* Assignment *
Could you reproduce, word for word, everything below from the line containing "Почему программа англоязычная" down to the line containing "нашей области, — англоязычная, и мы планируем", with both of those lines included and no others?

Data supplied: Begin

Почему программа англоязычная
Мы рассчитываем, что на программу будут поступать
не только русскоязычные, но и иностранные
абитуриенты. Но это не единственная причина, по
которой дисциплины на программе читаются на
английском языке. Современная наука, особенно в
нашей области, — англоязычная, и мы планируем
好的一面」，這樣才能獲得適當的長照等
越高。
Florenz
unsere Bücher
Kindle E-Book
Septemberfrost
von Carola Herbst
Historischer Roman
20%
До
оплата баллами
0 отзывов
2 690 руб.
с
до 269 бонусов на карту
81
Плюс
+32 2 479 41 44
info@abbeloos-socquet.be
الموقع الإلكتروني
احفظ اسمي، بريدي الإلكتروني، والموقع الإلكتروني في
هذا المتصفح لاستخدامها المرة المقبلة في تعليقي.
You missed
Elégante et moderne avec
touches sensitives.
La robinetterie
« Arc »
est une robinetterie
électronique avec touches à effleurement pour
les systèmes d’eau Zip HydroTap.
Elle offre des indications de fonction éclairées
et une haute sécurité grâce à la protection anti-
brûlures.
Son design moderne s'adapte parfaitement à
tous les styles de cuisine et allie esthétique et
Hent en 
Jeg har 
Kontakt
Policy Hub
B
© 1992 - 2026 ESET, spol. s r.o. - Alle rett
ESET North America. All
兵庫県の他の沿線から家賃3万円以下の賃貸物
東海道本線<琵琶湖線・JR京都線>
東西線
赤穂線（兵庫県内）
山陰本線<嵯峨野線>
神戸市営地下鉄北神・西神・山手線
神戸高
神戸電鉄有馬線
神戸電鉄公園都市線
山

Data supplied: End
Data supplied: Begin

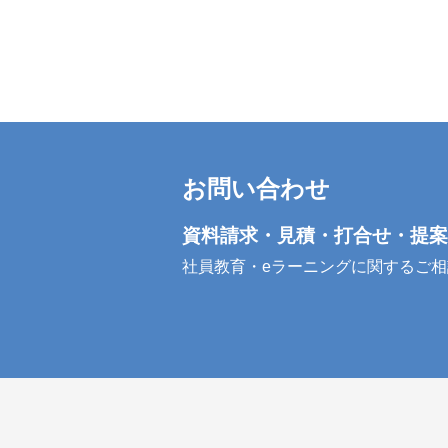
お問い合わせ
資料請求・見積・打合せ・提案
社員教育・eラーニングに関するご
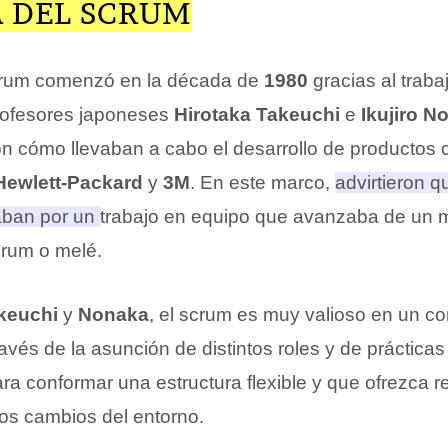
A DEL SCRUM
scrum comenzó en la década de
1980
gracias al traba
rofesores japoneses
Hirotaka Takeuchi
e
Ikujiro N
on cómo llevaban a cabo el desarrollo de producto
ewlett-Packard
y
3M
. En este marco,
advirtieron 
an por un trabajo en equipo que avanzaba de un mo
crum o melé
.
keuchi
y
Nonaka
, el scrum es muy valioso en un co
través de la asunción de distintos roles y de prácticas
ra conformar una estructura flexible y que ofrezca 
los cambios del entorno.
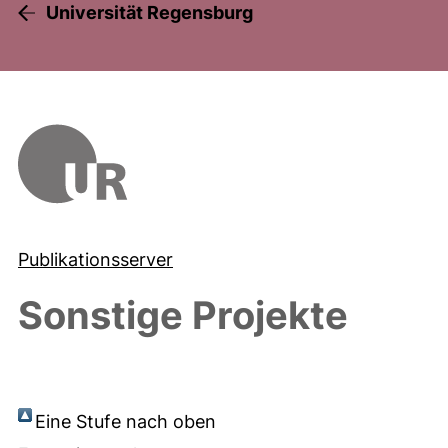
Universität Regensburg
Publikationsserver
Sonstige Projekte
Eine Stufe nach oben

Data supplied: End
Data supplied: Begin

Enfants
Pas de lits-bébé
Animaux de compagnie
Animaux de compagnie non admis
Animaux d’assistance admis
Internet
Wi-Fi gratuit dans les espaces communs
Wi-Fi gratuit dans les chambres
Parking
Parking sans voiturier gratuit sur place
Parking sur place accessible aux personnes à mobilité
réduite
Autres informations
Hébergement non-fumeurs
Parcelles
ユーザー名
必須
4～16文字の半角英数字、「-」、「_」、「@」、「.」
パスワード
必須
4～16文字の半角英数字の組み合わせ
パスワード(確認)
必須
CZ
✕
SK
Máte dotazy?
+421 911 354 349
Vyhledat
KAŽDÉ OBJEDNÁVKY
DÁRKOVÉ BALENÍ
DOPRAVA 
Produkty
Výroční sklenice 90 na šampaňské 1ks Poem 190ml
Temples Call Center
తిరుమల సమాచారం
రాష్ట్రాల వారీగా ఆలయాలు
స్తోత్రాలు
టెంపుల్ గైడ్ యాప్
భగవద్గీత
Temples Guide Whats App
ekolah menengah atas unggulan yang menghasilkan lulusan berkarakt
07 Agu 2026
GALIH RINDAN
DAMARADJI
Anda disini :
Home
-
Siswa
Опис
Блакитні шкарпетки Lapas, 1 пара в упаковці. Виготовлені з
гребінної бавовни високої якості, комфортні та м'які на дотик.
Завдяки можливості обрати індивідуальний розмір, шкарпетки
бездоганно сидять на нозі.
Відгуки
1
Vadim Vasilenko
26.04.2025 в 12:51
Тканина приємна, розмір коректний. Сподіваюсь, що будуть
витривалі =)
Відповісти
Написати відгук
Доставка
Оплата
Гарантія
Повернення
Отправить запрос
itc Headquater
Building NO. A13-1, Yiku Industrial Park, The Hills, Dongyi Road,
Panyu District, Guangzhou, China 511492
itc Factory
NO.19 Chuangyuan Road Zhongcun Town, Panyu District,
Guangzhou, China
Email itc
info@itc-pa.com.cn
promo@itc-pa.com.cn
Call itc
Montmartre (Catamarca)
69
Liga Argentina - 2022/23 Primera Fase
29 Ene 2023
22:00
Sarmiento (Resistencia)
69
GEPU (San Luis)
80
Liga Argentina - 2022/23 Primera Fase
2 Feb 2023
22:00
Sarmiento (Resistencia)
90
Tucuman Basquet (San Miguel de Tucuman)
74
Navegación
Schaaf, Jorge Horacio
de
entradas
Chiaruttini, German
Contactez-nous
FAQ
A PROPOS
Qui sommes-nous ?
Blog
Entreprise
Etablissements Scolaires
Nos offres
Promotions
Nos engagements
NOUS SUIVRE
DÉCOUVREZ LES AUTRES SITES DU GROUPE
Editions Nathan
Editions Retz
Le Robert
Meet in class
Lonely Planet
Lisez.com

Data supplied: End

* Your response *
Почему программа англоязычная
Мы рассчитываем, что на программу будут поступать
не только русскоязычные, но и иностранные
абитуриенты. Но это не единственная причина, по
которой дисциплины на программе читаются на
английском языке. Современная наука, особенно в
нашей области, — англоязычная, и мы планируем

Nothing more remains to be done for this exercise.